Soundness obligations

  • A query whose source is not a list raises T032.
  • A where whose predicate is not bool raises T033.
  • A having whose predicate is not bool raises T042.
  • An aggregate misuse raises T037, T038, or T041.
  • The result type of a query is [U] where U is the projected type.

Targets:

  • Reject sort expressions with unordered types.
  • Reject join with non-list right-hand side.
  • Reject take and skip with non-int.

Fixtures to author

Existing:

  • query_source_not_list, join_on_not_bool, join_source_not_list, count_invalid_type, avg_non_numeric, query_basic_select, query_sort_take.

New:

  • query_select_struct_proj (valid).
  • query_where_bool_required (error).
  • query_take_int_required (error).
  • query_skip_int_required (error).
  • query_distinct_int (valid).
  • query_distinct_struct_canonical (valid; pinned current behaviour).
  • query_join_inner_cardinality (valid, snapshots row count).
  • query_join_left_unmatched_null (valid, current behaviour pre A2).
  • query_join_outer_both_sides (valid).
  • query_group_having_bool_required (error).
  • query_group_aggregate_int_sum (valid).
  • query_group_aggregate_avg_float (valid).

Rationale

LINQ-shaped queries are familiar, simple to teach, and easy to translate to a relational plan. We keep the clause order fixed because that simplifies the parser and makes the plan obvious.

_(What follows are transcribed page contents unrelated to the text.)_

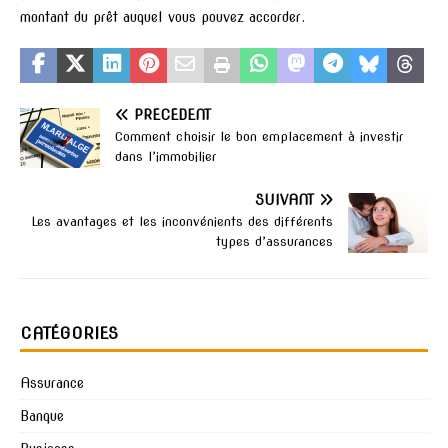
montant du prêt auquel vous pouvez accorder.
PRÉCÉDENT
Comment choisir le bon emplacement à investir
dans l’immobilier
SUIVANT
Les avantages et les inconvénients des différents
types d’assurances
CATÉGORIES
Assurance
Banque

The null-from-left-join hack is a known wart. Once MEP 10 A2 lands, the right-side bindings become Option<T> and pattern matching is required to access them. We accept the wart in the meantime because changing it requires the option work.

Backwards Compatibility

Tightening sort, distinct, and skip/take to type-check at compile time is a breaking change for programs that rely on the loose runtime semantics. We pin the current behaviour in fixtures.

Reference Implementation

  • types/check.go — query type checking entry points.
  • types/query_plan_builder.go — group plan construction.
  • tests/queryplan/ — golden tests for the plan.

Open Questions

  • Ordered trait. Decide between an explicit interface for min, max, sort or a hard-coded list of orderable kinds.
  • Hashable trait. Same question for distinct and group keys.
  • Right-side null in left join. Tied to MEP 10 A2.

References

This document is placed in the public domain.